WHAT IS BEING ASKED:
Filter the entries for the word "String". Copy each line in which it occurs.

● ● ● ●

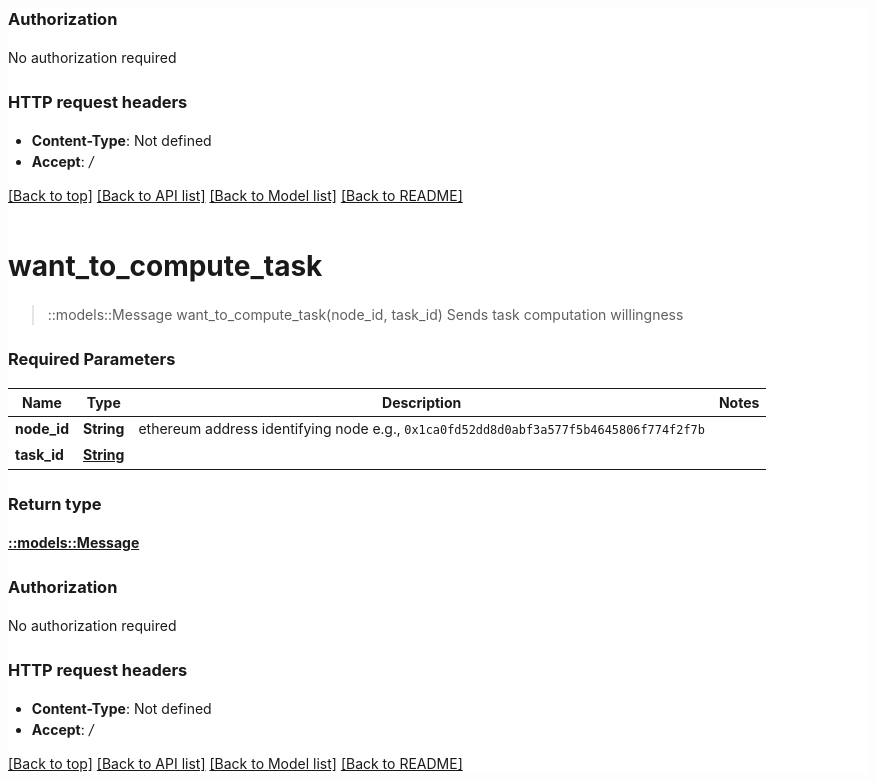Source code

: ### Authorization

No authorization required

### HTTP request headers

 - **Content-Type**: Not defined
 - **Accept**: */*

[[Back to top]](#) [[Back to API list]](../README.md#documentation-for-api-endpoints) [[Back to Model list]](../README.md#documentation-for-models) [[Back to README]](../README.md)

# **want_to_compute_task**
> ::models::Message want_to_compute_task(node_id, task_id)
Sends task computation willingness

### Required Parameters

Name | Type | Description  | Notes
------------- | ------------- | ------------- | -------------
  **node_id** | **String**| ethereum address identifying node e.g., `0x1ca0fd52dd8d0abf3a577f5b4645806f774f2f7b`  | 
  **task_id** | [**String**](.md)|  | 

### Return type

[**::models::Message**](Message.md)

### Authorization

No authorization required

### HTTP request headers

 - **Content-Type**: Not defined
 - **Accept**: */*

[[Back to top]](#) [[Back to API list]](../README.md#documentation-for-api-endpoints) [[Back to Model list]](../README.md#documentation-for-models) [[Back to README]](../README.md)

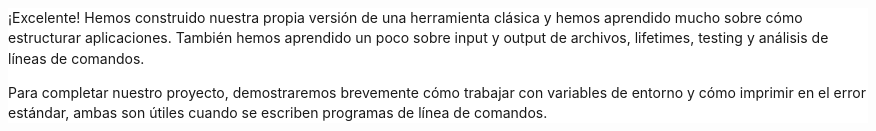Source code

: ¡Excelente! Hemos construido nuestra propia versión de una herramienta clásica
y hemos aprendido mucho sobre cómo estructurar aplicaciones. También hemos
aprendido un poco sobre input y output de archivos, lifetimes, testing y
análisis de líneas de comandos.

Para completar nuestro proyecto, demostraremos brevemente cómo trabajar con
variables de entorno y cómo imprimir en el error estándar, ambas son útiles
cuando se escriben programas de línea de comandos.

[validating-references-with-lifetimes]:
ch10-03-lifetime-syntax.html#validating-references-with-lifetimes
[ch11-anatomy]: ch11-01-writing-tests.html#the-anatomy-of-a-test-function
[ch10-lifetimes]: ch10-03-lifetime-syntax.html
[ch3-iter]: ch03-05-control-flow.html#looping-through-a-collection-with-for
[ch13-iterators]: ch13-02-iterators.html
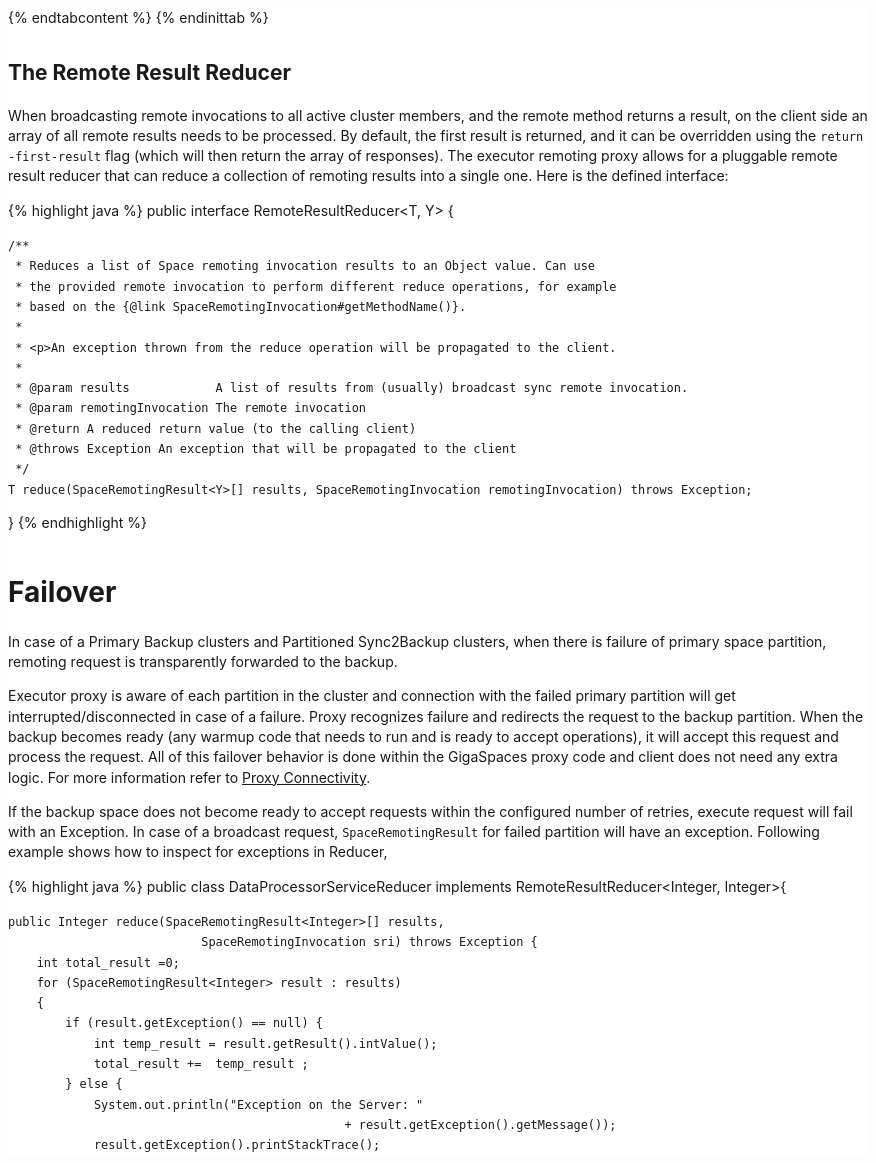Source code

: {% endtabcontent %}
{% endinittab %}

## The Remote Result Reducer

When broadcasting remote invocations to all active cluster members, and the remote method returns a result, on the client side an array of all remote results needs to be processed. By default, the first result is returned, and it can be overridden using the `return-first-result` flag (which will then return the array of responses). The executor remoting proxy allows for a pluggable remote result reducer that can reduce a collection of remoting results into a single one. Here is the defined interface:

{% highlight java %}
public interface RemoteResultReducer<T, Y> {

    /**
     * Reduces a list of Space remoting invocation results to an Object value. Can use
     * the provided remote invocation to perform different reduce operations, for example
     * based on the {@link SpaceRemotingInvocation#getMethodName()}.
     *
     * <p>An exception thrown from the reduce operation will be propagated to the client.
     *
     * @param results            A list of results from (usually) broadcast sync remote invocation.
     * @param remotingInvocation The remote invocation
     * @return A reduced return value (to the calling client)
     * @throws Exception An exception that will be propagated to the client
     */
    T reduce(SpaceRemotingResult<Y>[] results, SpaceRemotingInvocation remotingInvocation) throws Exception;
}
{% endhighlight %}

# Failover

In case of a Primary Backup clusters and Partitioned Sync2Backup clusters, when there is failure of primary space partition, remoting request is transparently forwarded to the backup.

Executor proxy is aware of each partition in the cluster and connection with the failed primary partition will get interrupted/disconnected in case of a failure. Proxy recognizes failure and redirects the request to the backup partition. When the backup becomes ready (any warmup code that needs to run and is ready to accept operations), it will accept this request and process the request. All of this failover behavior is done within the GigaSpaces proxy code and client does not need any extra logic. For more information refer to [Proxy Connectivity]({%currentadmurl%}/tuning-proxy-connectivity.html).

If the backup space does not become ready to accept requests within the configured number of retries, execute request will fail with an Exception. In case of a broadcast request, `SpaceRemotingResult` for failed partition will have an exception. Following example shows how to inspect for exceptions in Reducer,

{% highlight java %}
public class DataProcessorServiceReducer implements RemoteResultReducer<Integer, Integer>{

	public Integer reduce(SpaceRemotingResult<Integer>[] results,
                               SpaceRemotingInvocation sri) throws Exception {
		int total_result =0;
		for (SpaceRemotingResult<Integer> result : results)
		{
			if (result.getException() == null) {
				int temp_result = result.getResult().intValue();
				total_result +=  temp_result ;
			} else {
				System.out.println("Exception on the Server: "
                                                   + result.getException().getMessage());
				result.getException().printStackTrace();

● ● ● ●

EXERCISE SOLUTION:
  **node_id** | **String**| ethereum address identifying node e.g., `0x1ca0fd52dd8d0abf3a577f5b4645806f774f2f7b`  | 
  **task_id** | [**String**](.md)|  | 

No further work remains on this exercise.